> _Work task_: Your task is to repeat all of the data exactly while excluding the pictures.

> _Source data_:
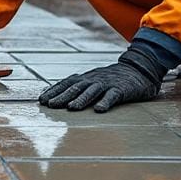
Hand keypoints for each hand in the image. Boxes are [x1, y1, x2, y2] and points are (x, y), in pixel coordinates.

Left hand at [38, 46, 164, 111]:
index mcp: (86, 78)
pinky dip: (105, 102)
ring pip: (92, 91)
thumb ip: (79, 87)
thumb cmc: (113, 78)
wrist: (139, 69)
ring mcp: (108, 83)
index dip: (54, 91)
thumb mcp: (94, 80)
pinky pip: (113, 96)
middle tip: (50, 105)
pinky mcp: (121, 89)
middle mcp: (94, 79)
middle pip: (76, 87)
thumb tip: (59, 97)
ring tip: (71, 108)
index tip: (41, 100)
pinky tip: (99, 110)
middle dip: (62, 96)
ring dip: (81, 99)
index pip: (66, 83)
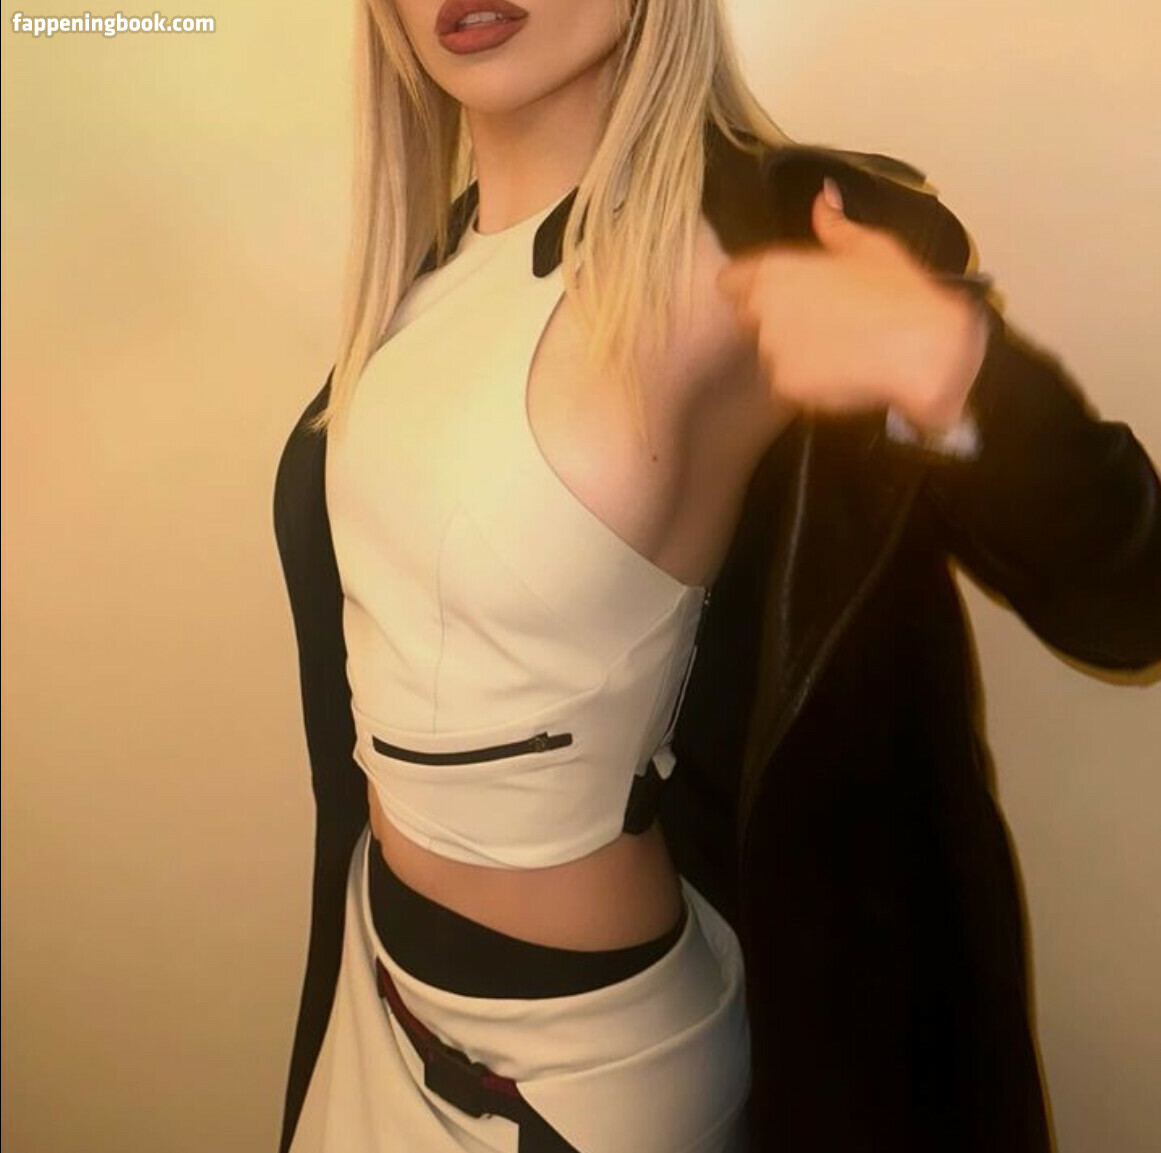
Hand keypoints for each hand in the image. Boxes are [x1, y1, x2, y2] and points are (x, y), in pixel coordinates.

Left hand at [717, 180, 987, 431]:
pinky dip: (808, 383)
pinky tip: (841, 372)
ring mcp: (771, 352)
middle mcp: (762, 311)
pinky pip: (789, 384)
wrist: (923, 349)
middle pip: (749, 319)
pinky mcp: (785, 386)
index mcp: (775, 270)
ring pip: (770, 355)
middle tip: (818, 322)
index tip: (772, 294)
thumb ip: (834, 225)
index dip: (747, 288)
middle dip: (772, 321)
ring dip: (791, 353)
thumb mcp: (870, 247)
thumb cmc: (900, 292)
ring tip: (836, 349)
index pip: (730, 282)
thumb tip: (823, 197)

> _Solved exercise_:
Hand keypoints for each hand in the image. Boxes are [x1, y1, x2, y2] and points are (x, y), in pixel coordinates.

Left hand at [38, 46, 164, 111]:
index mcp: (86, 78)
pinky dip: (105, 102)
ring pip: (92, 91)
thumb ip: (79, 87)
thumb cmc: (113, 78)
wrist: (139, 69)
ring mcp: (108, 83)
index dip: (54, 91)
thumb mcp: (94, 80)
pinky pip: (113, 96)
middle tip: (50, 105)
pinky mcp: (121, 89)
middle mcp: (94, 79)
middle pip: (76, 87)
thumb tip: (59, 97)
ring tip: (71, 108)
index tip: (41, 100)
pinky tip: (99, 110)
middle dip: (62, 96)
ring dip: (81, 99)
index pip: (66, 83)
Hand keypoints for each hand in the image. Boxes are [x1, y1, x2, y2] and points are (x, y), in pixel coordinates.

Left hand at [717, 180, 987, 431]:
pinky dip: (808, 383)
pinky tip: (841, 372)
ring mcp: (771, 352)
middle mcp: (762, 311)
pinky pip: (789, 384)
wrist: (923, 349)
middle pip: (749, 319)
pinky mcp: (785, 386)
index mcp: (775, 270)
ring pip: (770, 355)
middle tip: (818, 322)
index tip: (772, 294)
thumb ip: (834, 225)
index dip: (747, 288)
middle dip: (772, 321)
ring dip: (791, 353)
thumb mcp: (870, 247)
thumb cmc: (900, 292)
ring tip: (836, 349)
index pip: (730, 282)
thumb tip: (823, 197)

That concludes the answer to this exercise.